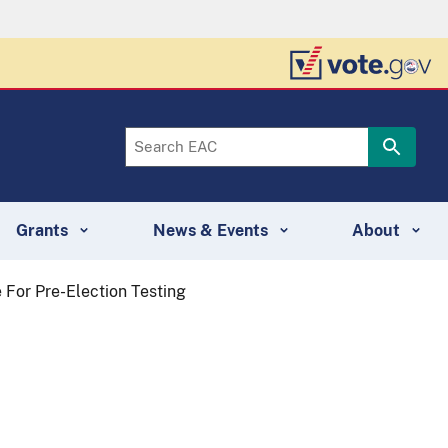
Grants
News & Events
About
For Pre-Election Testing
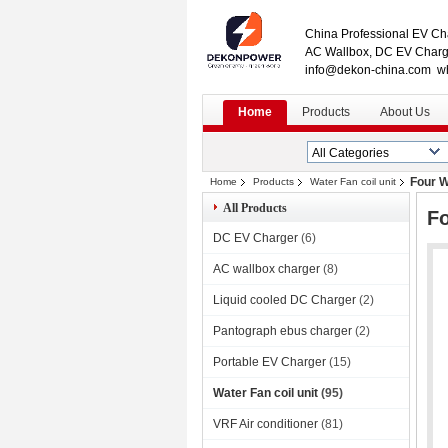
China Professional EV Cha
AC Wallbox, DC EV Charge
info@dekon-china.com w
Home
Products
About Us
Four W
Home
Products
Water Fan coil unit
All Products
Fo
DC EV Charger
(6)
AC wallbox charger
(8)
Liquid cooled DC Charger
(2)
Pantograph ebus charger
(2)
Portable EV Charger
(15)
Water Fan coil unit
(95)
VRF Air conditioner
(81)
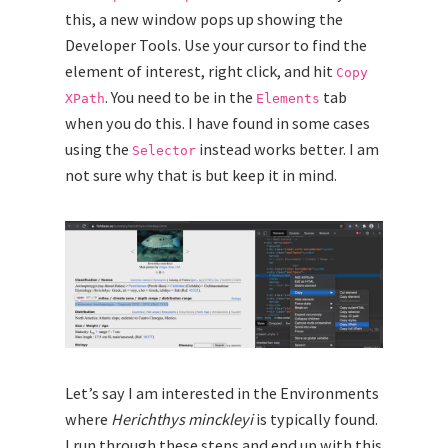
this, a new window pops up showing the
Developer Tools. Use your cursor to find the
element of interest, right click, and hit
Copy
. You need to be in the
tab
XPath
Elements
when you do this. I have found in some cases
using the
instead works better. I am
Selector
not sure why that is but keep it in mind.
Let’s say I am interested in the Environments
where
Herichthys minckleyi
is typically found.
I run through these steps and end up with this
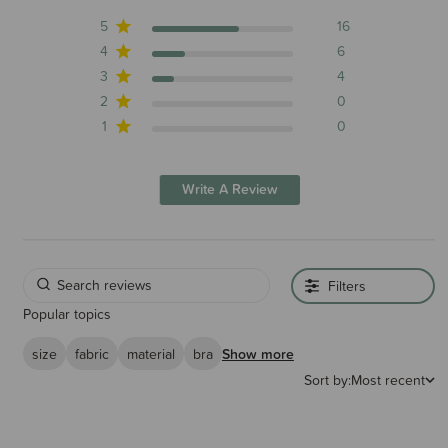
5
16
4
6
3
4
2
0
1
0
Write A Review
Filters
Popular topics
size
fabric
material
bra
Show more
Sort by:
Most recent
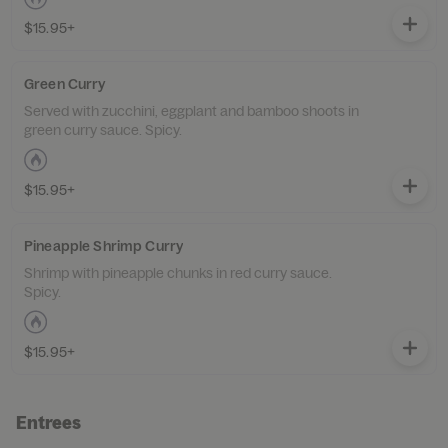
$15.95+
Green Curry
Served with zucchini, eggplant and bamboo shoots in
green curry sauce. Spicy.
$15.95+
Pineapple Shrimp Curry
Shrimp with pineapple chunks in red curry sauce.
Spicy.
$15.95+
Entrees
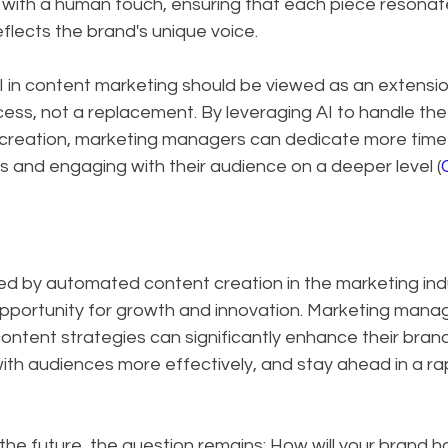
ith a human touch, ensuring that each piece resonat
eflects the brand's unique voice.
I in content marketing should be viewed as an extensio
ss, not a replacement. By leveraging AI to handle the 
creation, marketing managers can dedicate more time 
s and engaging with their audience on a deeper level (
d by automated content creation in the marketing indus
 opportunity for growth and innovation. Marketing mana
ntent strategies can significantly enhance their brand'
h audiences more effectively, and stay ahead in a rap
he future, the question remains: How will your brand h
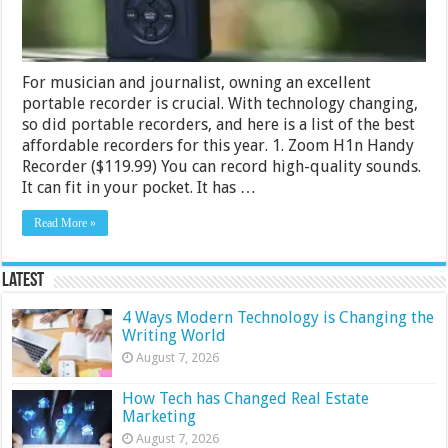
For musician and journalist, owning an excellent
portable recorder is crucial. With technology changing,
so did portable recorders, and here is a list of the best
affordable recorders for this year. 1. Zoom H1n Handy
Recorder ($119.99) You can record high-quality sounds.
It can fit in your pocket. It has …
Read More »
Latest
4 Ways Modern Technology is Changing the
Writing World
August 7, 2026
How Tech has Changed Real Estate
Marketing
August 7, 2026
-.-.-
* What to produce *
Repeat the lines above, from the one containing "Recorder ($119.99) You" to the final line, word for word and with nothing else.

* Answer area *
Recorder ($119.99) You can record high-quality sounds.
It can fit in your pocket. It has …
Read More »
Latest
4 Ways Modern Technology is Changing the
Writing World
August 7, 2026
How Tech has Changed Real Estate
Marketing
August 7, 2026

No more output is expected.